▶ **Problem to work on**:
From the records, pick out and copy every line that contains the string "left". Case counts, so match capital and small letters exactly.

-- Start Data provided --

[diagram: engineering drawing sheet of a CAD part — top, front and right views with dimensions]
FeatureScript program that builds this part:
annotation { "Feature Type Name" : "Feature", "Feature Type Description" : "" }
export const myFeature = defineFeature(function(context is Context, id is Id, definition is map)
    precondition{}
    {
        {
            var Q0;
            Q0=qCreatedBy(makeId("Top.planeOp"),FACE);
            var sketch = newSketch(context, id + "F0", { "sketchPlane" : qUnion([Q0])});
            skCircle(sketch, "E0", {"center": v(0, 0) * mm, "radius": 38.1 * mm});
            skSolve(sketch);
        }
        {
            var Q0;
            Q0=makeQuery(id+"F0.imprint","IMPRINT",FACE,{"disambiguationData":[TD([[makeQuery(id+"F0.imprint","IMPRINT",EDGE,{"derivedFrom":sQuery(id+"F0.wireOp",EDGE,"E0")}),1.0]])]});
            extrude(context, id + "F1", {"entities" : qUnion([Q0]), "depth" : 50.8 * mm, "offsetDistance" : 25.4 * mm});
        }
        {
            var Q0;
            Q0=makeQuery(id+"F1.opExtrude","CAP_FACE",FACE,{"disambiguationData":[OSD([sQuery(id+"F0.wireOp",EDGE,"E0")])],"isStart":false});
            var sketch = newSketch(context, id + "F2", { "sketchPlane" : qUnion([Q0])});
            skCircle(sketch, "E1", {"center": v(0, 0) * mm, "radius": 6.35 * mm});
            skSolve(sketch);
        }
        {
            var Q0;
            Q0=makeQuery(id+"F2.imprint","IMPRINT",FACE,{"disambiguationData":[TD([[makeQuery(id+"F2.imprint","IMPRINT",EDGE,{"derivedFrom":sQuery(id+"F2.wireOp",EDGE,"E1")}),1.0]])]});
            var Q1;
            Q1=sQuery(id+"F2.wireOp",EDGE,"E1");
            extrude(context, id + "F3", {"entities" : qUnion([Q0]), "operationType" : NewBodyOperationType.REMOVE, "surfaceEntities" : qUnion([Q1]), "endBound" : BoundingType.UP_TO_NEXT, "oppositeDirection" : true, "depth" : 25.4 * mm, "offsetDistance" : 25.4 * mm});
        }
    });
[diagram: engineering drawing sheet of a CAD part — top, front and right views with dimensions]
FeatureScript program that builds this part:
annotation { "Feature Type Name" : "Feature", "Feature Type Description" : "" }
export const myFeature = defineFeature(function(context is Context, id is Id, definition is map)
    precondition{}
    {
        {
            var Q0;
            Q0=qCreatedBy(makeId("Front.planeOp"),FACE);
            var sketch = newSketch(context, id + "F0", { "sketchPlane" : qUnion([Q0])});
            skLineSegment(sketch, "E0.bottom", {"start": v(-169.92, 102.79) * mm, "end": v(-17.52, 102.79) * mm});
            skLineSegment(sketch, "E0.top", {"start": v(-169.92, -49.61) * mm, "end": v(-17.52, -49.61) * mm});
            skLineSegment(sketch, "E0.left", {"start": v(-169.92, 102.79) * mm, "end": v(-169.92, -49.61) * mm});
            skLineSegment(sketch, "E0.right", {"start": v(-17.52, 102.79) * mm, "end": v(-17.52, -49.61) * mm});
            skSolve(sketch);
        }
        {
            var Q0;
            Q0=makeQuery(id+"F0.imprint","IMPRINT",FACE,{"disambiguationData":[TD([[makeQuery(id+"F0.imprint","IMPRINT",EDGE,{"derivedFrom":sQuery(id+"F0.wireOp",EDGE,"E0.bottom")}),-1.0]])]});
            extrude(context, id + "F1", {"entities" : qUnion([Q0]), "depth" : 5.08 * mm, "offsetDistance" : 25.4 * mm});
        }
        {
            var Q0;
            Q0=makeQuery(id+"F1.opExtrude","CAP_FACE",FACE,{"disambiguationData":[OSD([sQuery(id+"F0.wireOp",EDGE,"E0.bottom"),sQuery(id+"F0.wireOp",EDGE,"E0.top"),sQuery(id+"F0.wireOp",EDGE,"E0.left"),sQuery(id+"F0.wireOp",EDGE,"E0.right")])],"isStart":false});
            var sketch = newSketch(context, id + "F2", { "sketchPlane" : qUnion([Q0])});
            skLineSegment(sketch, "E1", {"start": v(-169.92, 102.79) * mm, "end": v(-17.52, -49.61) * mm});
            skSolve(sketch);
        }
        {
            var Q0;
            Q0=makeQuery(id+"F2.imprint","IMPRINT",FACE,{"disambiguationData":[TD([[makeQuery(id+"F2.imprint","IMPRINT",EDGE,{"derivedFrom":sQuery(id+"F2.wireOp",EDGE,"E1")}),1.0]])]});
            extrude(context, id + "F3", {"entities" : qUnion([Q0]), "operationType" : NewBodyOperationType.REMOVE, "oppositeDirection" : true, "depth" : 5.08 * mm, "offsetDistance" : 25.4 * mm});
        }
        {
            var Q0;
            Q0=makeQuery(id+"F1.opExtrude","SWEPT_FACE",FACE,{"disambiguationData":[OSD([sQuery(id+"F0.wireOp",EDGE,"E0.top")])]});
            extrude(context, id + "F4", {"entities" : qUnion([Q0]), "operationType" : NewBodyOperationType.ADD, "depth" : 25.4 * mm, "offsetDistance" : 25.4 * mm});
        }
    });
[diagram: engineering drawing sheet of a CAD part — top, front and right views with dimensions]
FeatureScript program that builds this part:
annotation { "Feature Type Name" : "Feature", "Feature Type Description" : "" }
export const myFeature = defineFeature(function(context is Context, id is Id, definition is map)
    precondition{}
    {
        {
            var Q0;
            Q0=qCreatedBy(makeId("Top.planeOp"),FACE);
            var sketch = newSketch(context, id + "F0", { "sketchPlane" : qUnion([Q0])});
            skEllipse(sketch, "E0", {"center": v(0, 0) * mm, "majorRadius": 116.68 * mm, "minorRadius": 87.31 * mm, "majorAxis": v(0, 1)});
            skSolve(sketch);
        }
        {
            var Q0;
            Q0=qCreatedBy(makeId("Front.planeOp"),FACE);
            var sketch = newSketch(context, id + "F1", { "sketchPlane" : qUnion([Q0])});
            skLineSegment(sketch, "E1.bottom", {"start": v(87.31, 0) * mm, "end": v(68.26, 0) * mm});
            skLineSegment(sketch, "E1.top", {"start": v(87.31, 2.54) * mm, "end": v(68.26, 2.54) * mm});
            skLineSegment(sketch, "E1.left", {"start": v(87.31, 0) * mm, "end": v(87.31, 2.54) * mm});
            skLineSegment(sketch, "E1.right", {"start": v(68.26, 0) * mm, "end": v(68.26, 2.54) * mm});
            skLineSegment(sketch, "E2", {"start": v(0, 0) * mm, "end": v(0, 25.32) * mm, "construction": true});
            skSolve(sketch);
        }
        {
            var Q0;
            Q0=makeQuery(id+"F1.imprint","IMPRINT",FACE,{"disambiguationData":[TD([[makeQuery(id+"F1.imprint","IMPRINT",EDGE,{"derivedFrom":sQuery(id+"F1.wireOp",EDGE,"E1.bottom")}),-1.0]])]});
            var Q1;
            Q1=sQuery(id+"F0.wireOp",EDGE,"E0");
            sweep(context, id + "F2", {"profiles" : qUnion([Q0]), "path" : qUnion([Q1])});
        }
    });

-- End Data provided --

▶ **Exercise result**:
            skLineSegment(sketch, "E0.left", {"start": v(-169.92, 102.79) * mm, "end": v(-169.92, -49.61) * mm});
            Q0=makeQuery(id+"F1.opExtrude","CAP_FACE",FACE,{"disambiguationData":[OSD([sQuery(id+"F0.wireOp",EDGE,"E0.bottom"),sQuery(id+"F0.wireOp",EDGE,"E0.top"),sQuery(id+"F0.wireOp",EDGE,"E0.left"),sQuery(id+"F0.wireOp",EDGE,"E0.right")])],"isStart":false});
            skLineSegment(sketch, "E1.left", {"start": v(87.31, 0) * mm, "end": v(87.31, 2.54) * mm});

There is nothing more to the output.